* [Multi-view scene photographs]
○ ○ ○

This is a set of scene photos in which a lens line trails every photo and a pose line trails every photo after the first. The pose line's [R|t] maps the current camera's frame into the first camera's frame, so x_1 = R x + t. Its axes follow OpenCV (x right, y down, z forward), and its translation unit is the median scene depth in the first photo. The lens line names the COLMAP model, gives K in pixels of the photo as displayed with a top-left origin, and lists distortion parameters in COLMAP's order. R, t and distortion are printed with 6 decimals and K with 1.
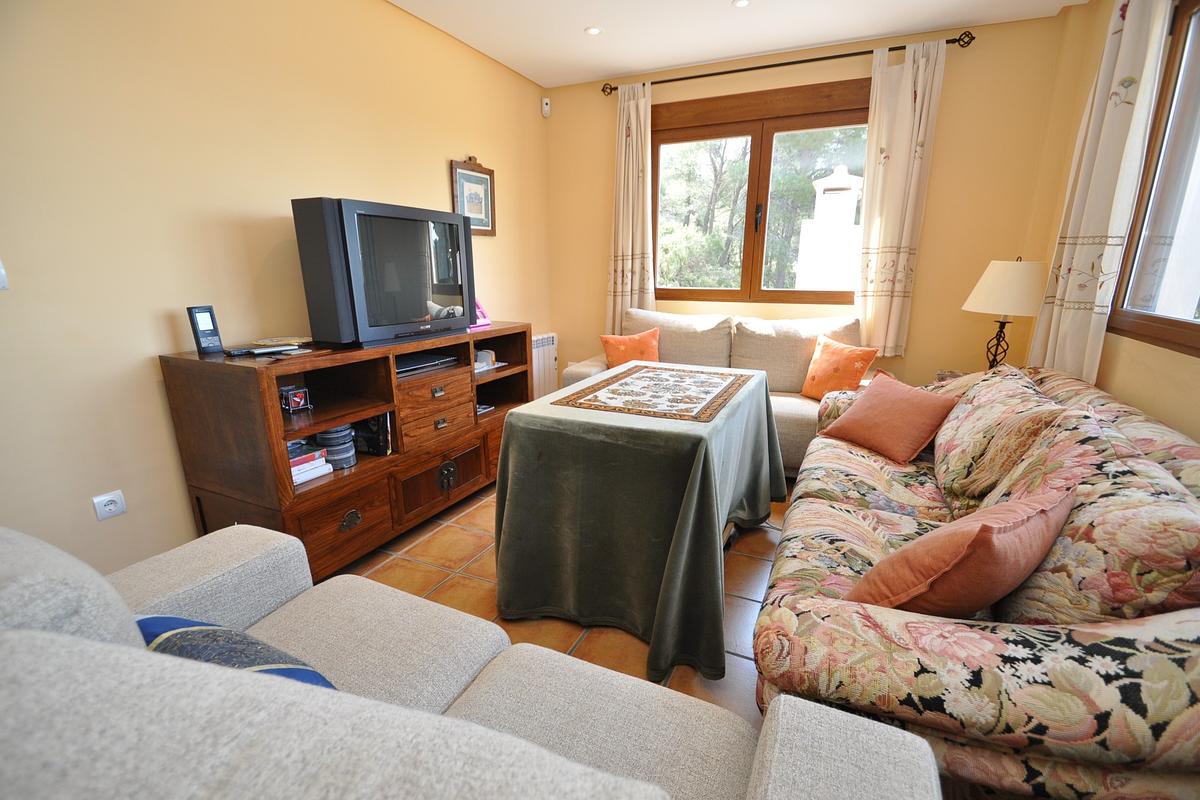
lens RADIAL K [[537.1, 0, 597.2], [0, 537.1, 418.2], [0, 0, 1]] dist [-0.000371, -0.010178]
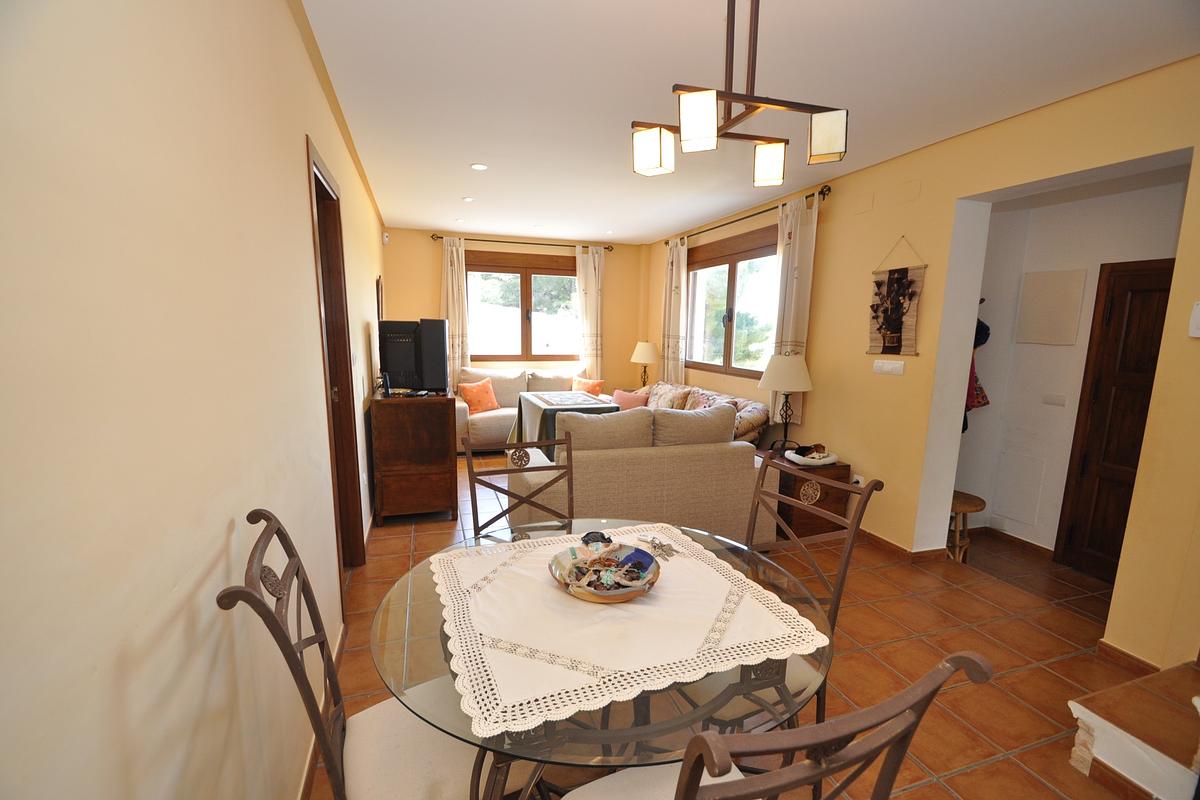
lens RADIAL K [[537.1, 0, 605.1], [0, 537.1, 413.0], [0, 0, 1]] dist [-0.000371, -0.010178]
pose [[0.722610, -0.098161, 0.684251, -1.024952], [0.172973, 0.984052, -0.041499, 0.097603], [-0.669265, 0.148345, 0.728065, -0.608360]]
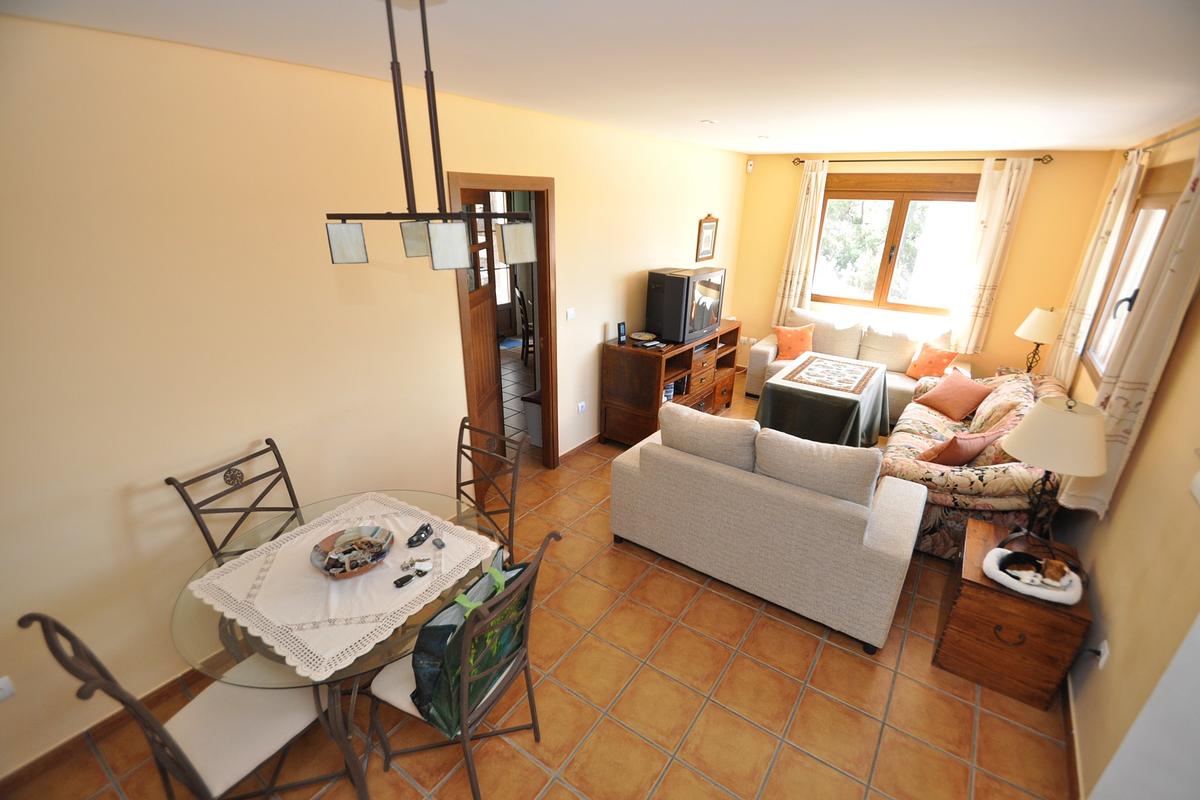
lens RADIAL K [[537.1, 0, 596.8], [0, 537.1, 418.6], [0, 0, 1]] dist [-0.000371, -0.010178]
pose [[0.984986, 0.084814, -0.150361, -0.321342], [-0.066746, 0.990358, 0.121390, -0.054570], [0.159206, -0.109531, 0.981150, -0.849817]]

○ ○ ○

Skip the pictures, then retype every line above exactly.

* [Answer space]
This is a set of scene photos in which a lens line trails every photo and a pose line trails every photo after the first. The pose line's [R|t] maps the current camera's frame into the first camera's frame, so x_1 = R x + t. Its axes follow OpenCV (x right, y down, z forward), and its translation unit is the median scene depth in the first photo. The lens line names the COLMAP model, gives K in pixels of the photo as displayed with a top-left origin, and lists distortion parameters in COLMAP's order. R, t and distortion are printed with 6 decimals and K with 1.
lens RADIAL K [[537.1, 0, 597.2], [0, 537.1, 418.2], [0, 0, 1]] dist [-0.000371, -0.010178]
lens RADIAL K [[537.1, 0, 605.1], [0, 537.1, 413.0], [0, 0, 1]] dist [-0.000371, -0.010178]
pose [[0.722610, -0.098161, 0.684251, -1.024952], [0.172973, 0.984052, -0.041499, 0.097603], [-0.669265, 0.148345, 0.728065, -0.608360]]
lens RADIAL K [[537.1, 0, 596.8], [0, 537.1, 418.6], [0, 0, 1]] dist [-0.000371, -0.010178]
pose [[0.984986, 0.084814, -0.150361, -0.321342], [-0.066746, 0.990358, 0.121390, -0.054570], [0.159206, -0.109531, 0.981150, -0.849817]]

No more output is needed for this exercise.